Segundo o primeiro-ministro libanês, que tem sido o principal inimigo do Hezbollah em seu país nos últimos dias, "Israel não se importa com os esforços regionais e internacionais para pôr fim ao conflito. Embora saudemos o acordo Irã-EUA e tenhamos intensificado os esforços para alcançar um cessar-fogo no Líbano, Israel continua a expandir seus ataques, atingindo bairros residenciais densamente povoados e matando civis desarmados em todo o país, particularmente na capital."

Por sua vez, o ministro da Defesa israelense lembrou que o duro golpe contra o Hezbollah havia sido prometido em resposta aos ataques com foguetes em Israel durante a Páscoa.

Mas muitos temem que o cessar-fogo entre o Irã e os Estados Unidos, assinado pouco antes, esteja na mira. De fato, um porta-voz da Guarda Revolucionária Iraniana acusou Israel de violar a trégua recentemente alcançada entre os Estados Unidos e o Irã, que, segundo eles, também inclui o Líbano.

Donald Trump adotou uma visão diferente, afirmando que a trégua não dizia respeito ao Líbano, onde ocorreram apenas "escaramuças".

O Paquistão, país que intermediou o acordo, e os egípcios e franceses, que contribuíram para a mediação, tinham uma interpretação diferente.
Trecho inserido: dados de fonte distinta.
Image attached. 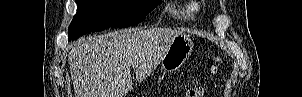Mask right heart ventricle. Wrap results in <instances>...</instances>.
I'll return each instance as SVG.
<instances>
[{
    "instance_id": "right-heart-ventricle-1",
    "label": "right heart ventricle",
    "mask_w": 302,
    "mask_h": 97,
    "mask_svg": "<svg viewBox=\"0 0 302 97\" xmlns=\"http://www.w3.org/2000/svg\"><path fill=\"white\" fill-rule=\"evenodd\" d=\"M193 10L190 8H171V12H173L174 14L178 15L181 18L184 19H189L191 18V12Z\"/></svg>"
}]
</instances>
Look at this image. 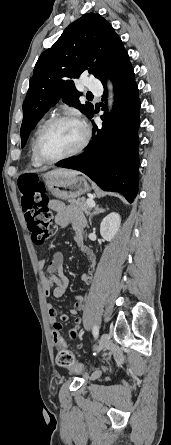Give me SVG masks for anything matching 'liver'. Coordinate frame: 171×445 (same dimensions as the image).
<instances>
[{
    "label": "liver",
    "mask_w": 171,
    "mask_h": 445,
    "mask_svg": "<svg viewBox=\"0 0 171 445\" xmlns=\"http://www.w3.org/2000/svg\"><path fill=\"white\" fill-rule=\"evenodd\" d=\"M46 175H60V176H76L78 175L77 171L67 170V169H56L48 172Z\"/></svg>",
    "instance_id": "1"
}]
</instances>
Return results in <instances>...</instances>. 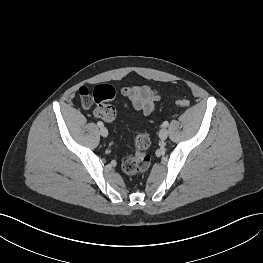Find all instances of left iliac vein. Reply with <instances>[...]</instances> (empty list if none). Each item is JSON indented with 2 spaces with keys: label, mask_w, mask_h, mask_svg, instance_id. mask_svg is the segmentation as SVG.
Segmentation results:
<instances>
[{
  "label": "left iliac vein",
  "mask_w": 263,
  "mask_h": 263,
  "mask_svg": "<svg viewBox=\"0 0 263 263\" xmlns=\"http://www.w3.org/2000/svg\"><path fill=\"white\" fill-rule=\"evenodd\" d=\"M168 137V130L166 128H162L160 131H159V138L161 140H165L166 138Z\"/></svg>",
  "instance_id": "obj_1"
}]
</instances>
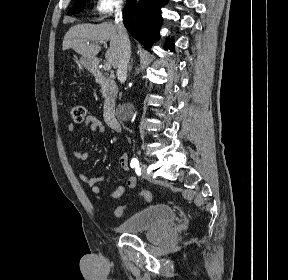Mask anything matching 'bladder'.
I'll list each match as a JSON object with an SVG mask.
<instances>
[{
  "label": "bladder",
  "instance_id": "31cf9c89",
  "mask_svg": "<svg viewBox=\"0 0 288 280\" xmlns=\"http://www.w3.org/2000/svg\"><path fill=\"white\" fill-rule=\"evenodd\" d=\"M177 218L176 211L168 204L147 207L117 226L122 233L135 234L169 226Z\"/></svg>",
  "mask_w": 288,
  "mask_h": 280
}]
</instances>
No entanto, a ameaça da Guarda Revolucionária Islâmica de atacar Israel foi posteriormente condicionada à continuidade dos ataques. O Hezbollah também reivindicou o direito de retaliar, usando a expressão "direito de responder à agressão".

***

Entretanto, o Estreito de Ormuz foi fechado, novamente em retaliação, enquanto os ataques iranianos que atingiram vários países árabes do Golfo nesta manhã teriam sido disparados, segundo fontes oficiais americanas, devido às dificuldades de Teerã em contatar todos os seus comandantes para informá-los sobre o acordo alcançado.

O ponto que parece ter complicado a capacidade do Irã de negociar foi a decisão de envolver o Hezbollah na ação armada contra Israel. Para muitos, está claro que, entre Trump e Netanyahu, este último está mais convicto da necessidade de manter uma linha dura até o fim.
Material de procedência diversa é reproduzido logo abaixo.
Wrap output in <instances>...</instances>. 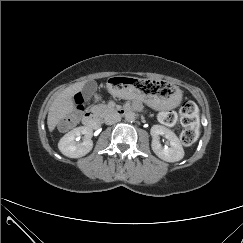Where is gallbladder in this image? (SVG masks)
Masks as SVG:
<instances>
[{
    "label": "gallbladder",
    "instance_id": "gallbladder-1",
    "mask_svg": "<svg viewBox=\"0 0 243 243\" xmlns=\"http://www.w3.org/2000/svg\"><path fill=\"white\" fill-rule=\"evenodd\" d=\"M97 90V83L95 81H88L85 83L82 89L83 96L86 100H89Z\"/></svg>",
    "mask_w": 243,
    "mask_h": 243
}]
</instances>
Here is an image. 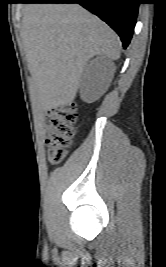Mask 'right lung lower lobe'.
I'll return each mask as SVG.
<instances>
[{"label":"right lung lower lobe","mask_w":166,"mask_h":267,"mask_svg":"<svg viewBox=\"0 0 166 267\" xmlns=\"http://www.w3.org/2000/svg\"><path fill=\"white\" fill-rule=\"evenodd\" d=\"M22 3H78L114 29L127 48L132 38L139 0H23Z\"/></svg>","instance_id":"obj_1"}]
</instances>
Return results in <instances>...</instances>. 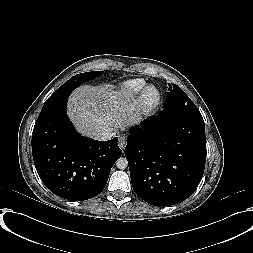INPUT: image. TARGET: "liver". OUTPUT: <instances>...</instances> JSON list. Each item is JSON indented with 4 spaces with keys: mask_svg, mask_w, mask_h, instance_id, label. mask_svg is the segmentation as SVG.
<instances>
[{
    "mask_svg": "<svg viewBox=\"0 0 253 253\" xmlns=\"http://www.w3.org/2000/svg\"><path fill=\"white\" fill-rule=\"evenodd\" d=\"M68 116L83 135L95 138L140 121L137 100L131 93L111 85H83L68 100Z\"/></svg>",
    "mask_w": 253,
    "mask_h": 253,
    "instance_id": "obj_1",
    "label": "liver"
}]
</instances>
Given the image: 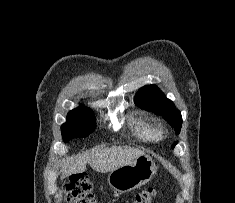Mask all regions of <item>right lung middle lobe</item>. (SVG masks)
Returning a JSON list of instances; mask_svg holds the SVG:
<instances>
[{
    "instance_id": "obj_1",
    "label": "right lung middle lobe",
    "mask_w": 235,
    "mask_h": 203,
    "mask_svg": "<svg viewBox=\"0 0 235 203\" xmlns=\"http://www.w3.org/2000/svg\"><path fill=\"white\" fill-rule=\"evenodd\" d=\"M95 117L92 110L81 106L69 112L67 122L61 126L64 142L73 138L87 137L95 130Z\"/></svg>"
}]
</instances>
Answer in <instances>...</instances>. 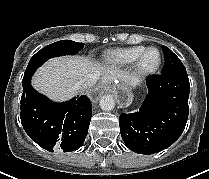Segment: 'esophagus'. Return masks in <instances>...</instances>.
Masks as SVG:
<instances>
[{
	"instance_id": "obj_1",
	"label": "esophagus",
	"mask_w": 209,
	"mask_h": 179,
	"mask_svg": "<svg viewBox=\"0 0 209 179\" xmlns=\"http://www.w3.org/2000/svg\"><path fill=\"white\" fill-rule=\"evenodd\" d=\"M108 94L110 97H113L118 101V103L122 106H125L129 103L130 98L123 90H117L116 88H112L111 86L99 85L98 87L92 88L87 93V98L90 101H95L102 94Z\"/></svg>"
}]
</instances>
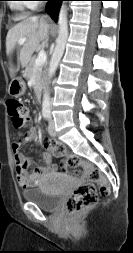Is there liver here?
<instances>
[{
    "mask_svg": "<svg viewBox=\"0 0 133 253\" xmlns=\"http://www.w3.org/2000/svg\"><path fill=\"white\" fill-rule=\"evenodd\" d=\"M49 24L43 17H29L12 27L6 37V53L10 55L19 39L26 38L20 50L19 61L25 67L31 59L33 52L38 48L40 42L48 36ZM10 75L14 77L15 71L10 68Z\"/></svg>",
    "mask_w": 133,
    "mask_h": 253,
    "instance_id": "1",
    "label": "liver"
}]
</instances>
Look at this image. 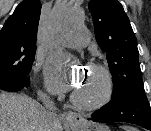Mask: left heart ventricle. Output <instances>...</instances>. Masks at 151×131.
I'll use <instances>...</instances> for the list:
<instances>
[{
    "label": "left heart ventricle",
    "mask_w": 151,
    "mask_h": 131,
    "mask_svg": "<svg viewBox=\"0 0 151 131\" xmlns=\"http://www.w3.org/2000/svg\"><path fill=\"white\" fill-rule=\"evenodd\" d=\"M79 83L74 87V94L83 99H92L96 97L102 90L103 80L99 73L87 69L81 75Z\"/></svg>",
    "instance_id": "b2bd125f"
}]
</instances>
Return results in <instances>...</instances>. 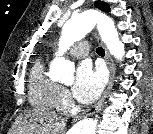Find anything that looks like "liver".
<instances>
[{
	"label": "liver",
	"instance_id": "6515ba94",
	"mask_svg": "<svg viewBox=\"0 0 153 134\" xmlns=\"http://www.w3.org/2000/svg\"><path fill=\"white\" fill-rule=\"evenodd\" d=\"M27 119L29 122H27ZM64 127V121L59 124L57 116L40 111H26L24 113V122L17 129V134H49L56 132L59 128Z\"/></svg>",
	"mask_w": 153,
	"mask_h": 134
}]
</instances>
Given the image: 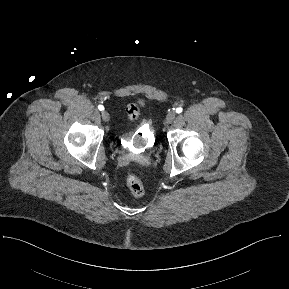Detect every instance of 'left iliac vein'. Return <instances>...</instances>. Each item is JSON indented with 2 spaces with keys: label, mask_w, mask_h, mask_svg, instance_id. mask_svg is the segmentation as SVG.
Wrapping results in <instances>:
<instances>
[{
  "label": "left iliac vein",
  "mask_w": 289,
  "mask_h": 289,
  "mask_svg": "<svg viewBox=\"0 0 289 289\" xmlns=\"http://www.w3.org/2000/svg\"><path fill=\"white\" fill-rule=\"evenodd\" d=\"M175 116H176L175 112H171V113L169 114V121L174 120Z\"/></svg>",
  "instance_id": "1"
}]
</instances>
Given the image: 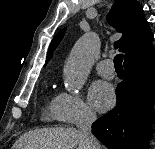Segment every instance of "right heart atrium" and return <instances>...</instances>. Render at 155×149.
Here are the masks:
<instances>
[{
    "label": "right heart atrium",
    "instance_id": "obj_1",
    "mask_svg": "<svg viewBox=\"0 0 155 149\" xmlns=\"http://www.w3.org/2000/svg\"><path fill=\"white\" fill-rule=\"evenodd\" d=\"M58 120L67 125L90 124L96 120L93 109L78 93L62 92L56 97Z\"/></svg>",
    "mask_w": 155,
    "mask_h": 149
}]
</instances>
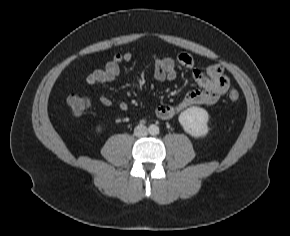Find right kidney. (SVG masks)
<instances>
[{"label": "right kidney", "instance_id": "right-kidney-1", "mask_svg": "<svg viewBox=\"0 0 290 236\" xmlns=\"http://www.w3.org/2000/svg\"><path fill=\"white\" fill-rule=\"evenodd\" d=\"M97 131H98V132H100V131H101V128H100V127H98V128H97Z\"/></svg>", "mask_w": 290, "mask_h": 236}]
</instances>
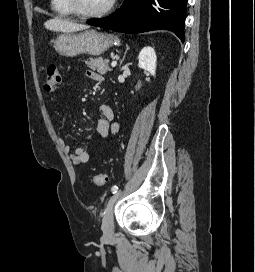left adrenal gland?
<instances>
[{
  "label": "left adrenal gland",
  "instance_id": "a2214340",
  "mask_svg": "<svg viewBox=\"0 0 255 272\" xmlns=\"http://www.w3.org/2000/svg\"><path fill=\"white\" fill-rule=\"evenodd\" d=\"M128 50H129V46L126 45V51H125V53H124L123 58H122L121 61H120V67H121V65H122V63H123V61H124V59H125V56H126V53H127Z\"/></svg>",
  "mask_w": 255,
  "mask_h": 272
}]
</instances>
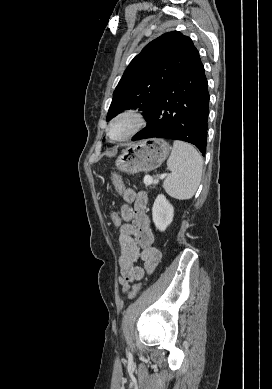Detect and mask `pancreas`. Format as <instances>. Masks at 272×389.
<instances>
[{"mask_svg": "<svg viewBox=\"0 0 272 389\" xmlns=\"http://www.w3.org/2000/svg\"><path fill=\"white\" fill-rule=\"evenodd\" d=\"M148 177H150V176H148ZM144 183H145V186H146V187L152 184V183H147V182H145V181H144ZM153 183H155V182H153Z\"/></svg>", "mask_w": 272, "mask_h": 389, "instance_id": "obj_1", "label": "pancreas"}]
</instances>
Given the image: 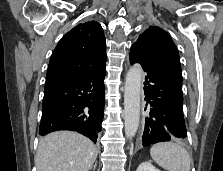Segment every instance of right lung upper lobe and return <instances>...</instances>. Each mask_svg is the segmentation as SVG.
Here are the masks:
<instances>
[{
	"label": "right lung upper lobe",
	"instance_id": "cb5924a9",
	"mask_svg": "<svg viewBox=\"0 0 223 171\" xmlns=\"http://www.w3.org/2000/svg\"><path fill=\"white\" fill-rule=\"evenodd\" d=\"M106 39L96 21L79 24L66 33L49 62L45 90L81 80L105 66Z\"/></svg>",
	"mask_w": 223,
	"mask_h": 171
}]
</instances>
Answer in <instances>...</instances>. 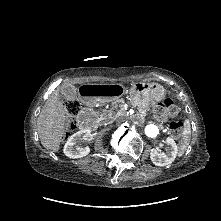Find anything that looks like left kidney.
Segmentation results:
<instances>
[{
	"label": "left kidney",
	"mask_w": 221,
	"mask_h": 221,
	"mask_svg": "<svg viewBox=\"0 0 221 221\" xmlns=\"http://www.w3.org/2000/svg\"><path fill=\"white\" fill-rule=\"evenodd\" d=\"M165 142L168 145L167 153H159L156 149H152L150 152L151 161L156 166L163 167L170 165L178 154L177 145L173 138L168 137Z\"/></svg>",
	"instance_id": "1"
}]
</instances>
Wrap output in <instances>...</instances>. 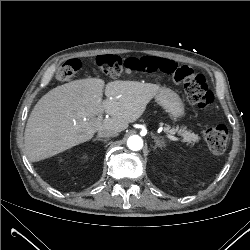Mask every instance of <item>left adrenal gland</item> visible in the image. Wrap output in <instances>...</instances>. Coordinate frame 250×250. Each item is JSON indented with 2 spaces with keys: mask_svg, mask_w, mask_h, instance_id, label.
<instances>
[{
  "mask_svg": "<svg viewBox=\"0 0 250 250\" xmlns=\"http://www.w3.org/2000/svg\"><path fill=\"white\" fill-rule=\"evenodd\" d=\"M151 135H152V138L155 141L154 149H156L157 147H163L164 146V142L162 140H159V138L156 137L154 134H151Z\"/></svg>",
  "mask_w": 250,
  "mask_h": 250,
  "instance_id": "a2214340",
  "label": "left adrenal gland"
}]
</instances>
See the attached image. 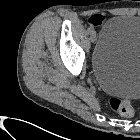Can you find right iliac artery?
Here are the masks:
<instances>
[{
	"mask_svg": "<svg viewBox=\"0 0 140 140\" xmlns=\"http://www.w3.org/2000/svg\"><path fill=\"white\" fill-rule=\"evenodd\" d=\"M92 31H93V28L92 27L88 28V32L89 33H91Z\"/></svg>",
	"mask_w": 140,
	"mask_h": 140,
	"instance_id": "82829eb1",
	"label": "right iliac artery"
}]
</instances>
De fato, à noite, Netanyahu afirmou que seu país está pronto para retornar ao campo de batalha contra o Irã sempre que necessário: "Estamos com o dedo no gatilho".

Os soldados italianos do contingente da UNIFIL também enfrentam problemas: antes de o nosso ministro dos Negócios Estrangeiros anunciar a sua convocação ao embaixador israelita, o ministro da Defesa escreveu no X: "Expresso o meu mais veemente e indignado protesto relativamente ao que aconteceu esta manhã no setor de responsabilidade da UNIFIL, no sul do Líbano. Um comboio logístico do contingente italiano, que se deslocava de Shama para Beirute, foi alvo de tiros de advertência disparados pelas Forças de Defesa de Israel a cerca de dois quilómetros da sua base de partida."
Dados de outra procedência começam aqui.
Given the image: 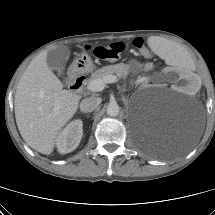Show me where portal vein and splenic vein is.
<instances>
[{"label": "portal vein and splenic vein", "instance_id": "18ae733b", "mask_svg": "<svg viewBox=\"0 0 215 215\" xmlns=\"http://www.w3.org/2000/svg\"><path fill=\"white\" fill-rule=\"evenodd\" d=\"M117 81V77L115 75H107L102 79H95L88 83L87 88L93 92L102 91L105 88V84L115 83Z\"/></svg>", "mask_w": 215, "mask_h": 215}]
</instances>
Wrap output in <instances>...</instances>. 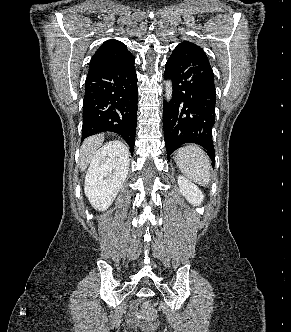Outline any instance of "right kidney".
<instances>
[{
  "label": "right kidney",
  "instance_id": "right-kidney-1",
  "mask_svg": "<svg viewBox=\"0 0 291 332\" xmlns=\"http://www.w3.org/2000/svg\"><path fill=\"white\" fill-rule=\"evenodd\" d=\"M129 166L124 145L105 144L93 157L85 178V194L99 210L107 209L123 186Z\"/></svg>",
  "mask_w": 291,
  "mask_h": 332
}]
</instances>
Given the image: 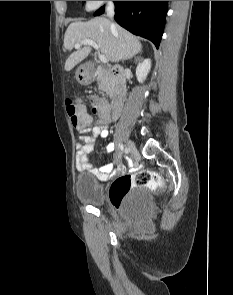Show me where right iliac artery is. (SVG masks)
<instances>
[{
    "label": "right iliac artery",
    "instance_id": "right-iliac-artery-1",
    "mask_svg": "<svg viewBox=\"0 0 233 295\" xmlns=\"http://www.w3.org/2000/svg\"><path fill=\"white\" fill-rule=\"evenodd\" d=\"M124 151H125V153H128V148H125V150H124Z\"/></svg>",
    "mask_w": 233,
    "mask_h": 295
}]
</instances>
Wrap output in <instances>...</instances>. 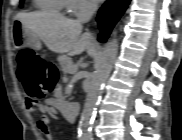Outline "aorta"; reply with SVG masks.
Segmentation results:
<instances>
[{
  "mask_svg": "<svg viewBox=\"0 0 182 140\" xmlns=\"http://www.w3.org/2000/svg\"><path fill=\"white\" fill-rule=\"evenodd\" d=\"M118 52V40L109 41L104 47L96 71L92 76L87 98L79 123V133L82 140H90L92 137L91 124L94 117L96 105L99 102L102 88L113 68Z\"/></svg>",
  "mask_w": 182,
  "mask_h": 140,
  "instance_id": "762f6f07",
  "label": "aorta"
}]
</instances>
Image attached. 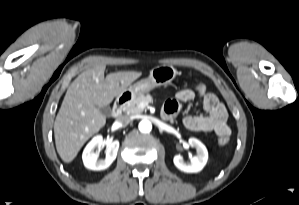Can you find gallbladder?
<instances>
[{"mask_svg": "<svg viewBox=\"0 0 299 205\" xmlns=\"http://www.w3.org/2000/svg\"><path fill=\"white\" fill-rule=\"evenodd\" d=\"M99 110L105 115V116H110L112 113V110L109 106L105 107H100Z\"/></svg>", "mask_w": 299, "mask_h": 205, "instance_id": "bac80fb5", "label": "gallbladder"}]
</instances>
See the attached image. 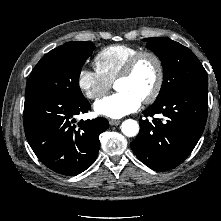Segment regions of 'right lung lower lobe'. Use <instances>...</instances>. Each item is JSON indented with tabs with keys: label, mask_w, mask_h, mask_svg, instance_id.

Então, à noite, Israel anunciou que havia explodido a última ponte sobre o rio Litani, que ligava o sul do Líbano ao resto do país. Trump, no entanto, descartou a possibilidade de o Líbano violar o cessar-fogo.

Os muitos jornais que estampam manchetes como "trégua em risco" podem estar errados, mas a certeza de Trump pode ser definida como excessiva, assim como sua "originalidade", após ter dito que o futuro de Ormuz poderia ser pago em parte pelo Irã e em parte pelos Estados Unidos.